Tuesday, March 27, 2007

thoughts on cute
or just what is it that makes today's cute so different, so appealing?


Sugary Sensation 2, by Hikoro

Since signing up with DeviantArt, I have observed several artists working in the area of what we call cute, or more specifically the Japanese style of cuteness, kawaii. Recently one of my favorite cute practitioners, Cait Leslie (screen-named firstfear), posted that she was dismayed by her reputation as 'only drawing cute things', and understandably annoyed with people leaving single-word comments on her works labeling them as such. Since I wear my art history degree like a badge, I felt it my duty to remind her that this style of cute, while many would dismiss it as simply charming, is nonetheless a form of expressive modernism. Of course, with modernism I am pointing to avant-garde art movements of the 20th century, or as Christopher Witcombe puts it, "modern art as concerned primarily with essential qualities of colour and flatness and as exhibiting over time a reduction of interest in subject matter."

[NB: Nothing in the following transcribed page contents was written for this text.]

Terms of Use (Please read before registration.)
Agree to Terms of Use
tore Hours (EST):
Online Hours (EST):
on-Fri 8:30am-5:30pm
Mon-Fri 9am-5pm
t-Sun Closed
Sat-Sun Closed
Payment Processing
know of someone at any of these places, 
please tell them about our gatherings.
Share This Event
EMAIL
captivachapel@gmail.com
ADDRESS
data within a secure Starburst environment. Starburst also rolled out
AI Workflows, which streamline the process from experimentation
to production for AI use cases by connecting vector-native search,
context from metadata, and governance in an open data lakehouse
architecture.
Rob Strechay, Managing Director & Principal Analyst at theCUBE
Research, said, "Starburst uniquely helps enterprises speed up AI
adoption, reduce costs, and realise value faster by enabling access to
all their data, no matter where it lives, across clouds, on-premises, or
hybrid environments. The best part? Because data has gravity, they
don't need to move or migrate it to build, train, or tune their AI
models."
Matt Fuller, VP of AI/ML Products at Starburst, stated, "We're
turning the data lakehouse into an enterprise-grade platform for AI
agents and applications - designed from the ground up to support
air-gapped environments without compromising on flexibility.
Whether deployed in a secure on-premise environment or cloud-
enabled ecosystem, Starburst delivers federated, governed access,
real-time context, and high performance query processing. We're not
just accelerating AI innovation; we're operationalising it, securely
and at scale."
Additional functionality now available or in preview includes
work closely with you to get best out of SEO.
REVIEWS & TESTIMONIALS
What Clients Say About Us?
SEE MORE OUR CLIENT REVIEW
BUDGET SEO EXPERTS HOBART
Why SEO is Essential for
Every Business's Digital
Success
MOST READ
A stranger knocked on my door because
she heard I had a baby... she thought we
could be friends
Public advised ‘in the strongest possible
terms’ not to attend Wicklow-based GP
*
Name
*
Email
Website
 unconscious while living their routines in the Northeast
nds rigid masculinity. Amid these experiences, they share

So Pleased, vector, by firstfear

Leslie's pixel designs (I guess you could call them drawings), adhering to the Japanese example, deal with the simplification of form; physical elements are reduced to bolder shapes, lines are thick, and overall form is round and smooth. Color, when applied, also plays a big part in modern cuteness- there must be a harmony between tones, and a soft, pastel quality is preferred to intensity. Finally, balance and composition are extremely important to such design; the more minimal your art is, the more obvious it is when visual elements are arranged in an awkward manner.



This Japanese style of cute is distinctly formalist, though not necessarily in the classic Clement Greenberg-ian sense. As Momus describes in his essay Cute Formalism, "Formalism for us [Greenberg followers] is intellectual, masculine, dry, adult, hard, macho, unsentimental, avant garde. Cute on the other hand is silly, feminine, wet, childish, soft, effete, sentimental and kitsch." Essentially, kawaii art is avant-garde ideals presented as friendly and accessible; sugarcoated, if you will. Like the Sanrio characters, or the even happier, more minimal San-X characters.



Cuteness is more widely present in Japan than over here, I suppose because in their society it is taken as it should be: harmless, aesthetically pleasing design. Here in America cute is associated with things like babies, women, and young animals...in other words, WEAK. And there is no room for feminine, childish weakness in the good ol' USA. Too bad. I guess we're not quite modern enough.



But kawaii doesn't have to be childish. It can be subversive too, or scary, or bizarre, or downright mean. For instance, some of the contributors to Kawaii Noir, or artist Mori Chack, or hell, my own comics.